↓
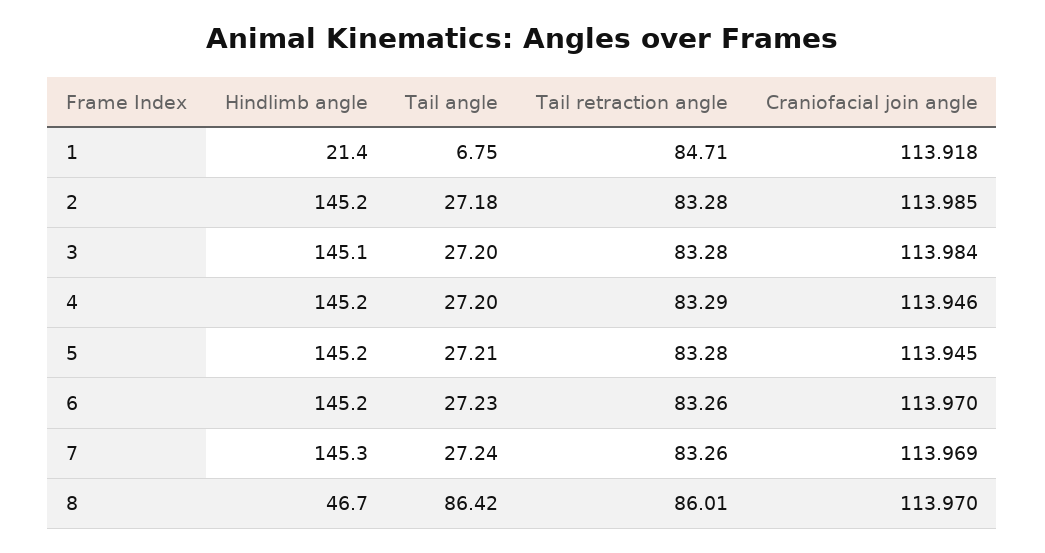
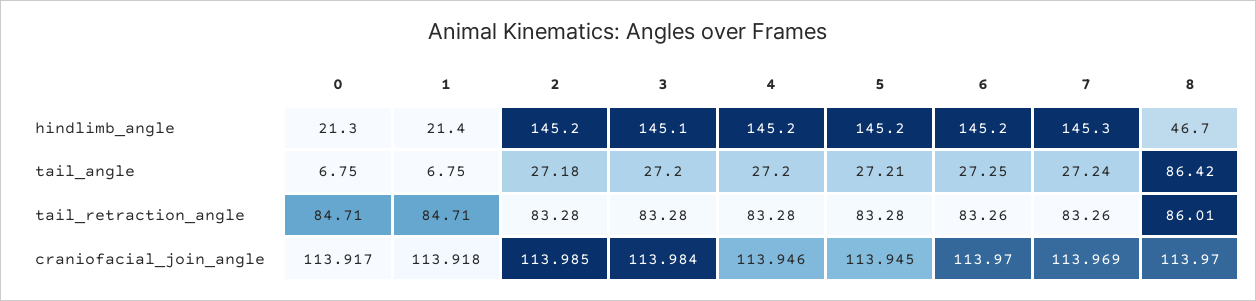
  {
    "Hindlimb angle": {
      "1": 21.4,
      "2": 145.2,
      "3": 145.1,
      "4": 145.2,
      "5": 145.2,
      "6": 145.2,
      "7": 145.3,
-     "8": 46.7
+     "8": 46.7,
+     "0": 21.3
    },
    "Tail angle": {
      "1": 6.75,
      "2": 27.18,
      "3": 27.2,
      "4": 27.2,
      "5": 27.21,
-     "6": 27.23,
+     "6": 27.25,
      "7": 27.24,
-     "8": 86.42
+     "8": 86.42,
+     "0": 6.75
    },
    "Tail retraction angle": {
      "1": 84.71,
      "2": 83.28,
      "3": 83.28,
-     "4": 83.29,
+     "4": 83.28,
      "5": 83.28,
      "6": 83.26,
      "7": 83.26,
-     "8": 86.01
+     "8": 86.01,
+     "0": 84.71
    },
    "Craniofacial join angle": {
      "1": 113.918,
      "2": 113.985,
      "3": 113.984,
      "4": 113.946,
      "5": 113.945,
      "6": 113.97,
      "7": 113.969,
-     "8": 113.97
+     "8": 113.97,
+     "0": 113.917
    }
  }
↑
↓
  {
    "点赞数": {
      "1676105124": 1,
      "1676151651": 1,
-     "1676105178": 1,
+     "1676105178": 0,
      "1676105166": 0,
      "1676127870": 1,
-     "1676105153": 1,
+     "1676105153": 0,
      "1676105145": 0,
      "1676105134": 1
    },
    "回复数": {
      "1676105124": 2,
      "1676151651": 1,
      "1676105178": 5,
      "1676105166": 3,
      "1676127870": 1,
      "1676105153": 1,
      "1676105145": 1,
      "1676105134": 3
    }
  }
↑
↓
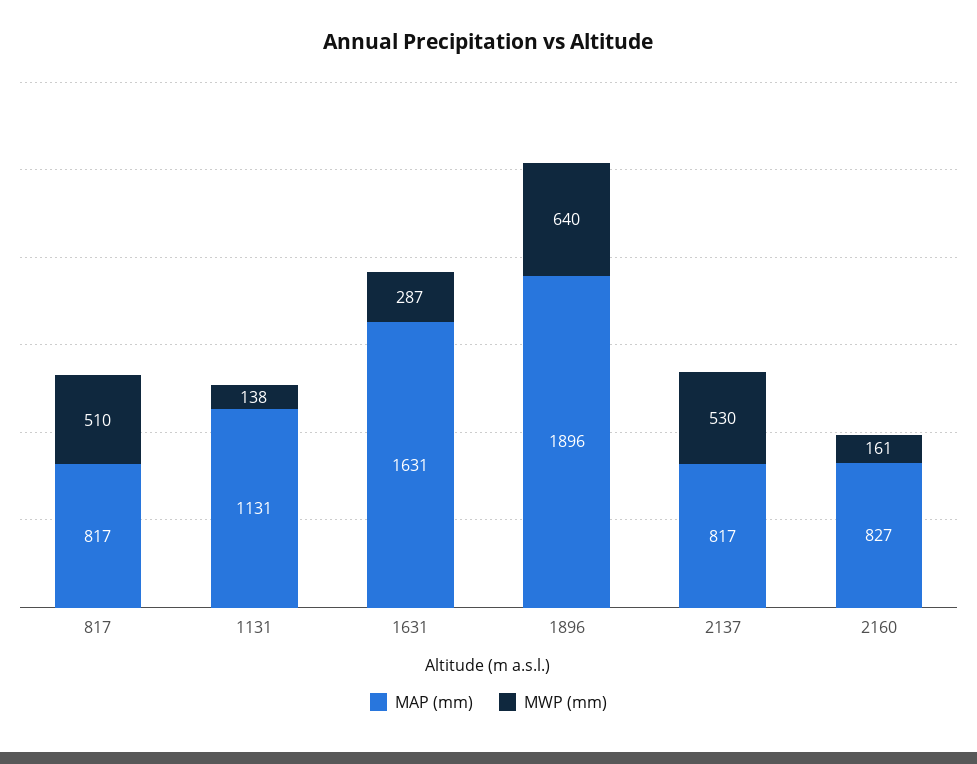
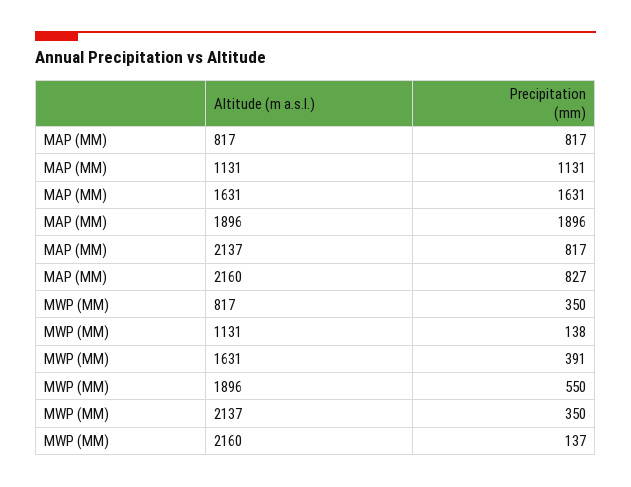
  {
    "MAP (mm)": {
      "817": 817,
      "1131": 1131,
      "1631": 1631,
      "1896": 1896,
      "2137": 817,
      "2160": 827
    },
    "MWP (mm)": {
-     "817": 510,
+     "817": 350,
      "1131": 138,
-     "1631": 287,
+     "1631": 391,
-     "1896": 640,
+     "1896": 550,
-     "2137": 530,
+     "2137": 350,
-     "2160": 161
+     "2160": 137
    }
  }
↑
=== ABOUT THIS TASK ===
Look through the material and copy each line that has "angle".

=== SOLVED EXERCISE ===
    "Hindlimb angle": {
    "Tail angle": {
    "Tail retraction angle": {
    "Craniofacial join angle": {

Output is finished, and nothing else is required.